COMPLETE THE FOLLOWING →
(a) In the fog light thread, rewrite everything from "What bulbs size are you using. Not" down to "them thar housins!", putting "ignition coils" in place of "spark plugs".
(b) According to the fog light thread, how many watts does a stock H8 bulb draw?

# Help!!



## Monath (Apr 20, 2013)

I had my fog light housing melted... One bulb is completely melted and the other is on its way... I recently gapped my spark plugs to .039 on Wednesday. I put in aftermarket yellow bulbs off eBay in and the lenses tinted about 3 months ago. Would tapping my spark plugs overload the fog light bulbs and melt them? The first picture is the driver side that is melted to **** and back. the second one still turns on but is melting the housing around it.. can anyone enlighten me??


----------



## AutumnCruzeRS (Sep 10, 2012)

What bulbs size are you using. Not much help can be done with the housing. Gonna need to replace those. Im sure gapping the spark plugs has nothing to do with this. I tried using bulbs from ebay and they kept burning out in less than a month on me. I now have Hella Optilux Yellow bulbs and no issues.


----------



## sciphi (Aug 26, 2011)

The plugs and the bulbs are 100% gen-u-wine co-inky-dink. Them thar bulbs drew too much powah, and done gone melted yer housin! 

If yer a-wantin JDM yeller fogs, best is to be runnin stock bulbs with yeller film on it. JDM tyte, yo, and no a-burning them thar housins!


----------



## Monath (Apr 20, 2013)

AutumnCruzeRS said:


> What bulbs size are you using.


I'm not sure what wattage they were either way too high or way too low, when I looked I couldn't find the stock Cruze's wattage rating. What's your watt rating on your new ones?

Sent from AutoGuide.com Free App


----------



## sciphi (Aug 26, 2011)

Back to serious, stock H8 is 35 watts. H8 bulbs are pretty junky for output. Not much can be done to improve power without swapping in another housing with something like a H11 that is 55 watts. A wiring upgrade would be needed to run any 55 watt bulbs in appropriate housings.


----------



## Monath (Apr 20, 2013)

I might say ****-it and just get the LED strips now. I see em for $70-130 on ebay.. Anyone think the $70 ones would give me a problem?


----------

INPUT DATA →

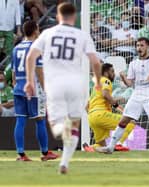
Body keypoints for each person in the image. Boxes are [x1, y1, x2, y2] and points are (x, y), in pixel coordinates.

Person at [24, 3, 102, 174]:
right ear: (74, 17)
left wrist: (29, 82)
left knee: (57, 127)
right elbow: (95, 62)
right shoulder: (82, 35)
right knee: (75, 124)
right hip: (76, 84)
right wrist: (97, 80)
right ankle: (64, 163)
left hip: (54, 84)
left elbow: (30, 57)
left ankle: (62, 129)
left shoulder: (47, 33)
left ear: (58, 17)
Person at [96, 37, 149, 155]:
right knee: (123, 120)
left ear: (148, 46)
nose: (139, 48)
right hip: (137, 93)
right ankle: (110, 147)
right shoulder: (133, 63)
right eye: (137, 46)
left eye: (141, 45)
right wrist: (123, 78)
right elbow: (130, 84)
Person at [12, 20, 59, 161]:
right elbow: (39, 70)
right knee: (40, 119)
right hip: (34, 88)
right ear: (34, 31)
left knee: (20, 120)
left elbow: (13, 72)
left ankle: (21, 154)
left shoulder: (16, 48)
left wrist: (16, 85)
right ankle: (45, 153)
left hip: (19, 87)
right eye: (38, 29)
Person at [84, 63, 135, 152]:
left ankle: (91, 148)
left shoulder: (96, 86)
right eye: (112, 71)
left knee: (101, 145)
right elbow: (105, 94)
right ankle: (118, 144)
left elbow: (86, 106)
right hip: (101, 114)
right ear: (106, 73)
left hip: (92, 117)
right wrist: (115, 104)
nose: (114, 74)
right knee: (130, 122)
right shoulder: (106, 80)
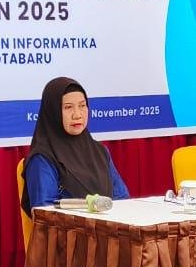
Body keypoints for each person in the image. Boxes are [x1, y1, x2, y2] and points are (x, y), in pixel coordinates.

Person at [22, 76, 130, 211]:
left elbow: (121, 199)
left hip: (109, 223)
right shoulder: (43, 158)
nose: (77, 115)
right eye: (68, 107)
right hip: (69, 225)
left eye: (82, 105)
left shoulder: (100, 151)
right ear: (53, 112)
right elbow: (45, 212)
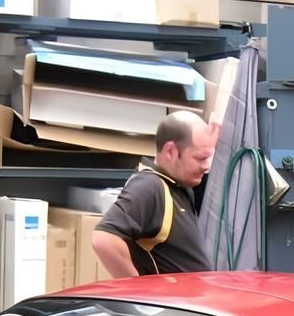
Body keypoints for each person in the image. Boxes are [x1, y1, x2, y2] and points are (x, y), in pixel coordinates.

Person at [92, 111, 218, 277]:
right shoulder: (149, 187)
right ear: (170, 151)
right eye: (200, 158)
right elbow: (103, 240)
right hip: (170, 301)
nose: (206, 166)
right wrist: (139, 294)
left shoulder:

YOUR RESPONSES →
(a)
What bulbs size are you using. Not much help can be done with the housing. Gonna need to replace those. Im sure gapping the ignition coils has nothing to do with this. I tried using bulbs from ebay and they kept burning out in less than a month on me. I now have Hella Optilux Yellow bulbs and no issues.


----------



## sciphi (Aug 26, 2011)

The plugs and the bulbs are 100% gen-u-wine co-inky-dink. Them thar bulbs drew too much powah, and done gone melted yer housin! 

If yer a-wantin JDM yeller fogs, best is to be runnin stock bulbs with yeller film on it. JDM tyte, yo, and no a-burning them thar housins!

(b) 35 watts.